Alloy of Law takes readers back to Scadrial, the world of Mistborn, and it does it in a new time period, with new characters, new technology, and new story structure. I thoroughly enjoyed that book and looked forward to seeing where Wax and Wayne would go next. Shadows of Self picks up a little after the events of Alloy of Law and builds on the threads leftover at the end of the first novel. In a way, you can actually think of Alloy of Law as a sort of prequel novel to the second Mistborn trilogy consisting of Shadows of Self, The Bands of Mourning, and The Lost Metal, though that is more obvious in retrospect than it is during the reading process.
Not to spoil anything, but in my opinion each book in the second Mistborn era is progressively weaker than its predecessor, and Shadows of Self is not an exception. Don’t misinterpret – I enjoyed each book, and the overall story they weave – but the refreshingly new twist on the familiar Mistborn story drifts back towards epic fantasy as the series progresses, and not to its benefit. However, those trends are still relatively subtle in Shadows of Self, and I found this an excellent read.
It is easy to call Sanderson a master of magic systems, but it may be more accurate to call him a master of world-building. You might think, that in the second book in a series and the fifth book set in the same world, this would be a minor point, but that would only show that you haven’t read Shadows of Self. The world-building that Sanderson does for the political intrigue and the potential layers of conspiracy for this book are as thorough, realistic, and compelling as in the original Mistborn.
In some ways, though, the story feels a little derivative. Not derivative from other fiction, but from history. Sanderson deliberately sets up a close parallel with nineteenth century America, which works, but it can feel a little forced in places. Yes, there are arguments to be made for parallel cultural evolution, similarity of circumstances, and so forth, but the resonance is just a little too close to be fully immersive for me. Maybe that’s just my familiarity with history, or my own interest in world-building. It is the difficulty inherent in attempting to craft convincing, alternative world fantasy in latter-day settings.

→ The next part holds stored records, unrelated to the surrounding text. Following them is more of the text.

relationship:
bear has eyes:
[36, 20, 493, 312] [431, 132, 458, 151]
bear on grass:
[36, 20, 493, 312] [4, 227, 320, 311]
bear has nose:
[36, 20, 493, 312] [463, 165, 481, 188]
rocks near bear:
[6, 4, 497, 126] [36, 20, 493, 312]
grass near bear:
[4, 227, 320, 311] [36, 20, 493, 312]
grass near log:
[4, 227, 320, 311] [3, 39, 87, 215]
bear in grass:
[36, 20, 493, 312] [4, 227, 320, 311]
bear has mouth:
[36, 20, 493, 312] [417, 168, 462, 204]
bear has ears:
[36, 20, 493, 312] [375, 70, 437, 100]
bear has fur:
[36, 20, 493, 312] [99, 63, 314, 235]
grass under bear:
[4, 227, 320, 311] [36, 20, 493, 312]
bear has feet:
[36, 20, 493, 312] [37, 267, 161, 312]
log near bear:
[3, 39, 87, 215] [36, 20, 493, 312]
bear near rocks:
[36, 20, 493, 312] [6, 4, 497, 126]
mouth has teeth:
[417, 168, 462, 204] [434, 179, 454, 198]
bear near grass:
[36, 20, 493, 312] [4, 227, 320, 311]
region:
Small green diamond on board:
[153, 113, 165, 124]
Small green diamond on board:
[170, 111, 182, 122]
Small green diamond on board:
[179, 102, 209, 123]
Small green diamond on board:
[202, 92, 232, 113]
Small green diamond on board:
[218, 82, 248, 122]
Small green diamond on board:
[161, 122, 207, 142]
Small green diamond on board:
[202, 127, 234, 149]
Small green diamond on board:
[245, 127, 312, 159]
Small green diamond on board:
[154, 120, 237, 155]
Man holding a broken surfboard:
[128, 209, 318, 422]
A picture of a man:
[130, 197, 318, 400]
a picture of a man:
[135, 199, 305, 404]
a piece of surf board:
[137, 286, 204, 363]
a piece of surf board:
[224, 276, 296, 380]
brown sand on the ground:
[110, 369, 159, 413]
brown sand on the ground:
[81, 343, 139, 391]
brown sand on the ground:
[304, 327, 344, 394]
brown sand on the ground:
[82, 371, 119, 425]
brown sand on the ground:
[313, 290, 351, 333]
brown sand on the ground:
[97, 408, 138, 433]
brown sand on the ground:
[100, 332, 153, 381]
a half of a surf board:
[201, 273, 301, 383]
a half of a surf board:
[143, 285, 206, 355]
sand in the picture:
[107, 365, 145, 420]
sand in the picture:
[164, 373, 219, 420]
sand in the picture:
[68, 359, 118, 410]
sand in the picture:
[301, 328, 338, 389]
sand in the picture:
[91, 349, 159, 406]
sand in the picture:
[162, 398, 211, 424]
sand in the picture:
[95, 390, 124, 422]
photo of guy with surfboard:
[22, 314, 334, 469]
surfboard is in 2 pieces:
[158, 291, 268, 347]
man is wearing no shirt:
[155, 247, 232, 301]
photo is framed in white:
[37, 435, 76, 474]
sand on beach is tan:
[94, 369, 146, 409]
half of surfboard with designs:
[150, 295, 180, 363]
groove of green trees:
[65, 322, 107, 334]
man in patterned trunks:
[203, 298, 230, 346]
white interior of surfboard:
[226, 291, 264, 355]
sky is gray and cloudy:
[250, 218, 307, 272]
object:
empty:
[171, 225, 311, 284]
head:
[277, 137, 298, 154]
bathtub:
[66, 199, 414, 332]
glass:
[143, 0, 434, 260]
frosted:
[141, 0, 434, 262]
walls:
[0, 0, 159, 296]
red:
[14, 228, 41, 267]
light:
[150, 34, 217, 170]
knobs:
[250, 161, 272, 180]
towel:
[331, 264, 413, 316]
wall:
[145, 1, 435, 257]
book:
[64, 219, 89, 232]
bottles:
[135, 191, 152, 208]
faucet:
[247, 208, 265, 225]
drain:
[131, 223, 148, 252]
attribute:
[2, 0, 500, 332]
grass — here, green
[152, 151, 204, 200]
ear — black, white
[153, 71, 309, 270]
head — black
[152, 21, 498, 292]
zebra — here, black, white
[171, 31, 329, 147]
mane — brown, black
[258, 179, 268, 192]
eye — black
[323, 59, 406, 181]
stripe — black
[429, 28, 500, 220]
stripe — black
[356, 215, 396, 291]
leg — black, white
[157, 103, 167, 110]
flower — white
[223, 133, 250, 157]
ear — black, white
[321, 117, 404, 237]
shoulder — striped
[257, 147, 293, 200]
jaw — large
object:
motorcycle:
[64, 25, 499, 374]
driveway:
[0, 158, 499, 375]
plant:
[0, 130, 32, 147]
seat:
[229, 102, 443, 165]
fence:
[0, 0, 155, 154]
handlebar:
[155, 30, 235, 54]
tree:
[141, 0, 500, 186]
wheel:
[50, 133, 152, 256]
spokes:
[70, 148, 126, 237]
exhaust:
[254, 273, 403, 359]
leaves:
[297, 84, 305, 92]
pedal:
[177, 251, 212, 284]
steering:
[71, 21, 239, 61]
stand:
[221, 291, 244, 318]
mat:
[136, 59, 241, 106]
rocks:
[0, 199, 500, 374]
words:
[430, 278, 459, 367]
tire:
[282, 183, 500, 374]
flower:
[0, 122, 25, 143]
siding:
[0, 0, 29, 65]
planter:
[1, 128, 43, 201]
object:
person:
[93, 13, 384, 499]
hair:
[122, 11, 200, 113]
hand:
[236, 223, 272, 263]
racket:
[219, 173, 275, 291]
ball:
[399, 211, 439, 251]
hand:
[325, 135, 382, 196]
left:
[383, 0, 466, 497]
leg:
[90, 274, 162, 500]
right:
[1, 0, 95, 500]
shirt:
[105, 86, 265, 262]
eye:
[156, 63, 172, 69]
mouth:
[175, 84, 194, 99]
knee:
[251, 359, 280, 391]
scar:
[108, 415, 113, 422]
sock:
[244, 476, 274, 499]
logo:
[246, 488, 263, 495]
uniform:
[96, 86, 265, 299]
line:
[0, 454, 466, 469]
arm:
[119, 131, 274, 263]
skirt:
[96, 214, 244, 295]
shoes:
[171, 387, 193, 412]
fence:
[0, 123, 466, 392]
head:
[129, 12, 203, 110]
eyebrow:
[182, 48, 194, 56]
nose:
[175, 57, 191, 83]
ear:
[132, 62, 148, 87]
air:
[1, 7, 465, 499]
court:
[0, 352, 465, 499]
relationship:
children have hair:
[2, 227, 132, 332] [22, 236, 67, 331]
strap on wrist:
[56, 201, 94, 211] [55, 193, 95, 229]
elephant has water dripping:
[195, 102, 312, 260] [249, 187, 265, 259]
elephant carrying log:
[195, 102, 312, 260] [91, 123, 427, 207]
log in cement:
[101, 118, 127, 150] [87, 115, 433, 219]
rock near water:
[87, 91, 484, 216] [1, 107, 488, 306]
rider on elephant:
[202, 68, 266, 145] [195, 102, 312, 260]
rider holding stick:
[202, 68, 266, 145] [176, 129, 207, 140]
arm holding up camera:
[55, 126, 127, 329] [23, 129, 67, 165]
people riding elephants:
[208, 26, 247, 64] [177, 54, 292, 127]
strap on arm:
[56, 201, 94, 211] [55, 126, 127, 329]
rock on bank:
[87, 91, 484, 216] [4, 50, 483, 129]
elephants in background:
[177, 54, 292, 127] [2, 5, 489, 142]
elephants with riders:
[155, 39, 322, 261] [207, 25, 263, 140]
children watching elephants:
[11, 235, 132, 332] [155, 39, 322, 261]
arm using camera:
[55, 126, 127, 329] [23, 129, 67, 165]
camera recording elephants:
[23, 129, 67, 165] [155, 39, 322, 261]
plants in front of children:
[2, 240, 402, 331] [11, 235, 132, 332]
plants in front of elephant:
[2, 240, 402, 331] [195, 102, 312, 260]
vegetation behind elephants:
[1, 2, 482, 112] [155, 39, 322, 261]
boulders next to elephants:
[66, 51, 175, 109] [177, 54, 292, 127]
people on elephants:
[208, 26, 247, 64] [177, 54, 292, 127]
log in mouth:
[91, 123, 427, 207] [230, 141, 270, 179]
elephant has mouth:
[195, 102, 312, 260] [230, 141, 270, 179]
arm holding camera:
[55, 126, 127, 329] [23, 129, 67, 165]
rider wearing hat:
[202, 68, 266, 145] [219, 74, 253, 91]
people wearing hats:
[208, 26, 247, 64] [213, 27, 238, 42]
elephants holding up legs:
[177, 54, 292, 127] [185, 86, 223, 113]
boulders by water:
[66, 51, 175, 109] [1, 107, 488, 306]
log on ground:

Millions of individual events, interactions, and personalities created the world in which we now live, or the world of the nineteenth century, or any other century, really. The advantage of writing in earlier time periods is that societies, cultures, and civilizations had less interaction with each other and less knowledge of history. As that changes, the world-builders job becomes increasingly complex, and inevitably we have only one reference – human history on Earth – from which to draw. Since it’s impossible for an author to fully extrapolate every little thing that will affect their invented civilizations over centuries, we turn to real history for guidance, but that can be a difficult balance to walk. Every now and then, I think Shadows of Self slips.
Over the whole course of the book, though, those occasions are minor, and the plot and characters remain as convincing as ever. Sanderson’s understanding of people and leadership shines through, and though this becomes a little more fantasy and action in its plotting than the mystery that characterized Alloy of Law, I found it quite enjoyable, and worth reading in its own right, not just as part of a series.